If 1 coulomb of (+) charge (Q) flows from A to B, the energy dissipated (deltaE) by the charge will be 20 joules.
{deltaE= QxdeltaV}
The light bulb will release most of this energy as heat because of its resistance, BUT the connecting wires also have a little resistance, so they will each dissipate a small amount of heat energy as well.
So, between A and B, we have wire1...lamp...wire2.
Yoiur voltmeter might show the following maesurements: across the ends of wire1, 0.1 volt, across the lamp,19.7 volts.and across wire2, 0.2 volt.
As an exercise, if the current flow through the circuit is 2 amperes, calculate the reistance of each of the parts of the circuit using Ohms Law.

 

[sophiecentaur]

The semantics in this thread is confusing. Instead of talking "voltage" everywhere, let's talk about electric potential (V) (measured in volts or joules per coulomb) and potential difference (deltaV).
For a current to flow from point A to point B, there must be a potentil difference between the 2 points and a pathway for the chargs to flow.
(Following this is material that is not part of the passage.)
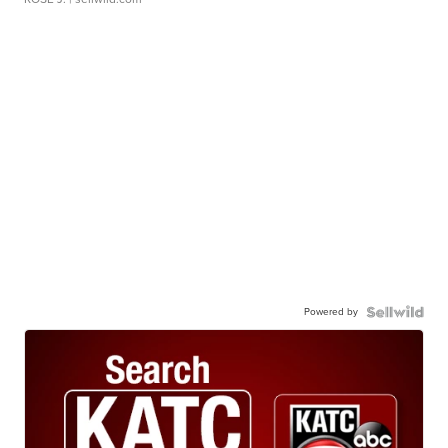
Powered by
The pathway could be a light bulb and wires connected between A and B
Although I hate to do it, let's talk about the flow of positive charge in the following example:
Let's say the potentail at A is +20V and the potential at B is 0V. (This means that point B could be grounded). Hence the potential difference (deltaV) between the points A and B is -20V.
If 1 coulomb of (+) charge (Q) flows from A to B, the energy dissipated (deltaE) by the charge will be 20 joules.
{deltaE= QxdeltaV}
The light bulb will release most of this energy as heat because of its resistance, BUT the connecting wires also have a little resistance, so they will each dissipate a small amount of heat energy as well.
So, between A and B, we have wire1...lamp...wire2.
Yoiur voltmeter might show the following maesurements: across the ends of wire1, 0.1 volt, across the lamp,19.7 volts.and across wire2, 0.2 volt.
As an exercise, if the current flow through the circuit is 2 amperes, calculate the reistance of each of the parts of the circuit using Ohms Law.
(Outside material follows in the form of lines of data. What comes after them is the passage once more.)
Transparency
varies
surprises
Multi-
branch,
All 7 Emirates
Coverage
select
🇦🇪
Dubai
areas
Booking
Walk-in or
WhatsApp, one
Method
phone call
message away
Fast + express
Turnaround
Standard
Why do you hate to do it? The rest of what you write is absolutely fine. Who cares about the charge of the particles that happen to carry the charge? ("A minus times a minus is a plus", is well enough known by anyone who is even tinkering with EE). We are talking Classical Electricity here, which was developed way before anyone came across the electron. Imo, it's when people (like you), who are clearly OK with the subject, start to make some sort of distinction between conventional current and where electrons go, that the less well informed start to get uncomfortable. You really should not 'admit' / suggest that there's any real confusion between the two approaches; it only makes things worse.

 

[Mark44]

Lol ur not helping me man!

Besides what sophiecentaur said, the use of "text-speak" isn't permitted here at PF.
From the rules (https://www.physicsforums.com/threads/physics-forums-global-guidelines.414380/):

Language:
All posts must be in English. Posts in other languages will be deleted. Pay reasonable attention to written English communication standards. This includes the use of proper grammatical structure, punctuation, capitalization, spacing, and spelling. In particular, "I" is capitalized, there's a space after (but not before) a comma, a period, and other punctuation. Multiple exclamation marks are also discouraged. SMS messaging shorthand ("text-message-speak"), such as using "u" for "you", "please" for "please", or "wanna" for "want to" is not acceptable.